According to a report published by the Rarer Cancer Foundation there are now 23 cancer treatments which are not routinely available in Scotland but which could be funded through the Cancer Drugs Fund set up by the Conservative-led Coalition in England.
Now, I know the Cabinet Secretary wants to get to her feet and dispute this number. I have read the correspondence she sent to my colleague David McLetchie yesterday and I have also seen the vigorous rebuttal from the Rarer Cancers Foundation which was sent to the Health Services Research Unit on 8 September.
I am not here today to go into the detail about the reasons why the Scottish Government have chosen to attack the experts, indeed the very fact that the Cabinet Secretary couldn’t explain away at least 12 medicines in her letter to my colleague suggests that the principle is clear even if we can’t agree on the number.
The Cancer Drugs Fund, which totals £600m over three years in addition to an initial £50m, has helped 5,000 patients in England to get access to the cancer medicines they need.
It is facts like these which convince me that the Rarer Cancers Foundation are right when they argue that around 14 treatment requests per million population are being approved in Scotland compared to almost 48 such requests in England.
Indeed Lapatinib, the cancer my constituent required for her breast cancer, has an approval rating nine times greater in England than it does in Scotland.
In fact, if Scotland were to set up its own fund and achieve the same approval rate as England across a whole host of drugs then there would be a 235% increase in the number of cancer patients in Scotland gaining access to life enhancing and extending treatment.
Now it is true that the fund is an interim measure. It will run until 2014 when it is hoped that the Department of Health will replace the current Pharmaceutical Price regulatory Scheme with a Value-based Pricing system for drugs.
A system I hope the Cabinet Secretary will support.
This change will link the price of a drug to cost-effectiveness based on clinical evidence. It is hoped that the new system will lead to more innovation and investment being focused on patient needs.
However, until that time we cannot morally accept a system whereby Scottish patients are being denied access to cancer drugs which are available to other UK citizens by virtue of where they are domiciled.

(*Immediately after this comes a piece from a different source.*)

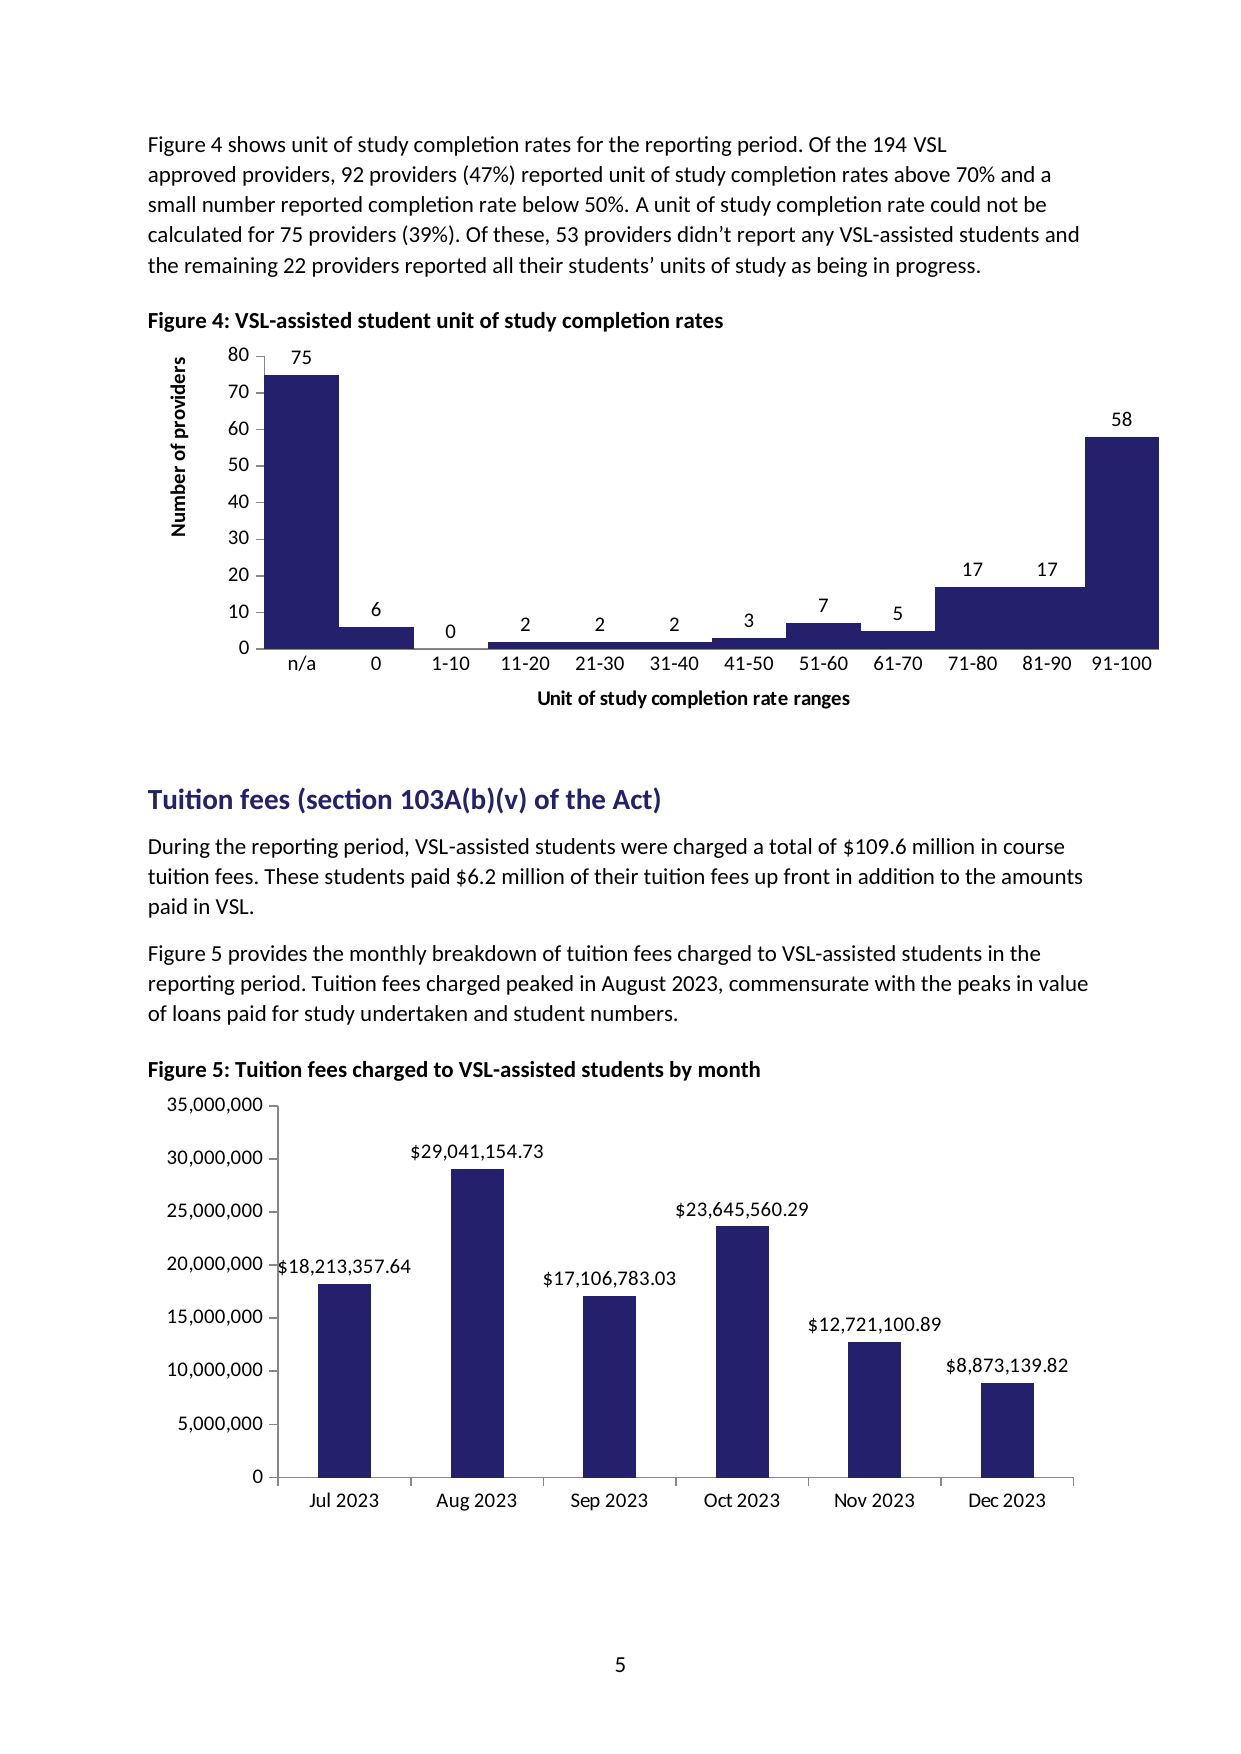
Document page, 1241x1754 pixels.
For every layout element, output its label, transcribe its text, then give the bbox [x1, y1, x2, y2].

Of course the Cabinet Secretary will no doubt extol the virtues of the Individual Patient Treatment Requests arrangements, the default position of the Scottish Government whenever challenged on the availability of cancer medicines.
But the fact remains that even with this system, as my constituent Gillian Bauld found out, access to cancer drugs is still being denied – vital drugs which are being made available in England.
The Divided Nations report highlights that in the group of medicines that are declined by the SMC patients do not access them through the IPTR route and that is why patients in Scotland are three times less likely to gain access to a cancer drug not routinely available than those in England.
As one clinician has told me Bevacizumab is a very good example of such a medicine. This drug has no SMC approval and no successful IPTR appeals despite this drug being the gold standard of treatment of advanced colorectal cancer in the Western World and now in England with the introduction of the Cancer Drugs Fund.
Presiding Officer, Scottish Conservatives, cancer sufferers, clinicians and experts on this issue can all see the evidence of a £600m Cancer Drugs fund working for cancer patients in England.
Cancer Research UK welcomed the English Fund stating that “This cancer drugs fund could make a real difference for some cancer patients, allowing them to get the treatments they need.”
The RCF as estimated that the cost of achieving a comparable level of access in Scotland would cost the Scottish Government only £5m. We believe that this would be money well spent, and that the cancer sufferers of Scotland deserve to be treated as least as well as those south of the Border.